Alain Bosquet (1919 – 1998) : « Ne te suicide pas, Seigneur... »
Ne te suicide pas, Seigneur, voici qu’apparaît une orchidée parmi les ruines ;
ne te suicide pas, Seigneur, voici que renaît le ruisseau dans le cratère d’une
bombe ;
ne te suicide pas, Seigneur, le ciel a mis du givre sur sa balafre, l’océan a guéri
sa blessure d’un bandage de corail.
Ecoute, Seigneur, ton univers qui était enfantin comme le cartilage, le voilà
revenu de sa première fougue, de sa grande désobéissance ;
Les comètes continuent de voyager, comme des berlines après une halte au
carrefour de deux paniques,
l’azur n’en est que plus profond, d’avoir été un peu rapace ;
l’aurore n’en est que plus belle, d’avoir failli ne jamais revenir.
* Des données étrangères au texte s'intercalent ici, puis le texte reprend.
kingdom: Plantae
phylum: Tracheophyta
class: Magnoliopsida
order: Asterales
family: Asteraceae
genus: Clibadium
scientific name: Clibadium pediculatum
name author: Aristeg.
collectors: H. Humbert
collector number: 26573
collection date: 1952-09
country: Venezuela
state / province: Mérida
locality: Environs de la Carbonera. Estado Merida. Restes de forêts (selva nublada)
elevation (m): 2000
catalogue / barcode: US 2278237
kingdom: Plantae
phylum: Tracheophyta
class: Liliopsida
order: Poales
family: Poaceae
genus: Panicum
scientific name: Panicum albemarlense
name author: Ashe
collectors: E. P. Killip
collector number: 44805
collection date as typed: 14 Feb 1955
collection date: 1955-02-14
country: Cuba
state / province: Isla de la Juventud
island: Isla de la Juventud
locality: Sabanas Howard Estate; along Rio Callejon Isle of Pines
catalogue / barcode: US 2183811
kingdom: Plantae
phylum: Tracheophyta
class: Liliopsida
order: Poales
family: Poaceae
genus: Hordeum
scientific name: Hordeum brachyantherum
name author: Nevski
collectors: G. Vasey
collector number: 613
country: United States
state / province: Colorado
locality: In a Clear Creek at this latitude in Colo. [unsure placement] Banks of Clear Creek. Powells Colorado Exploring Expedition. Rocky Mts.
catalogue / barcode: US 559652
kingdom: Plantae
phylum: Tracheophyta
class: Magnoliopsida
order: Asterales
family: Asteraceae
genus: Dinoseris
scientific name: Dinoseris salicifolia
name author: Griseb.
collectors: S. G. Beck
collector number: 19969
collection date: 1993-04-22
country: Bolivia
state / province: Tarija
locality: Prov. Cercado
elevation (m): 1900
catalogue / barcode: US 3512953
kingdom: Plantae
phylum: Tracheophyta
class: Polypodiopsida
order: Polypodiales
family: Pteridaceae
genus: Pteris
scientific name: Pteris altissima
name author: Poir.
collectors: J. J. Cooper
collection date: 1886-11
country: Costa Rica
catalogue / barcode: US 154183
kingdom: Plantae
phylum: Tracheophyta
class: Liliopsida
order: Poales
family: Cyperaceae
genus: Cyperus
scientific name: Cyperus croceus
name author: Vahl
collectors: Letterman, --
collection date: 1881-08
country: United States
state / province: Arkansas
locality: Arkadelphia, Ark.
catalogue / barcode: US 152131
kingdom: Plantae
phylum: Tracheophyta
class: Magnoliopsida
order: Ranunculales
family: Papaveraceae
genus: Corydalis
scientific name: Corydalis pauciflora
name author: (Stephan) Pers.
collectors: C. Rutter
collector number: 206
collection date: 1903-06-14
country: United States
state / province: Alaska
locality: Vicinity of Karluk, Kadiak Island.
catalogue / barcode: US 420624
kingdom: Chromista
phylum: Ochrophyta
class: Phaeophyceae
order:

Tout n’a pas tellement changé, Seigneur ;
regarde ce hameau, combien de cascades pourraient naître dans sa mare,
combien de peupliers dans son ortie?
Tout n’a pas tellement souffert, Seigneur ;
déjà l’épi de blé pousse dans l’orbite de ceux qui moururent de faim,
déjà les fillettes sautent à la corde sous les ombres de ceux que l’on
décapita…
Tout n’est pas tellement tragique, Seigneur,
puisqu’il y a la route sans fin où même l’exil est oublié,
puisqu’il y a le vent si doux que même les soupirs y sont joyeux,
puisqu’il y a tout ce qui hurle l’immense plaisir d’être vivant.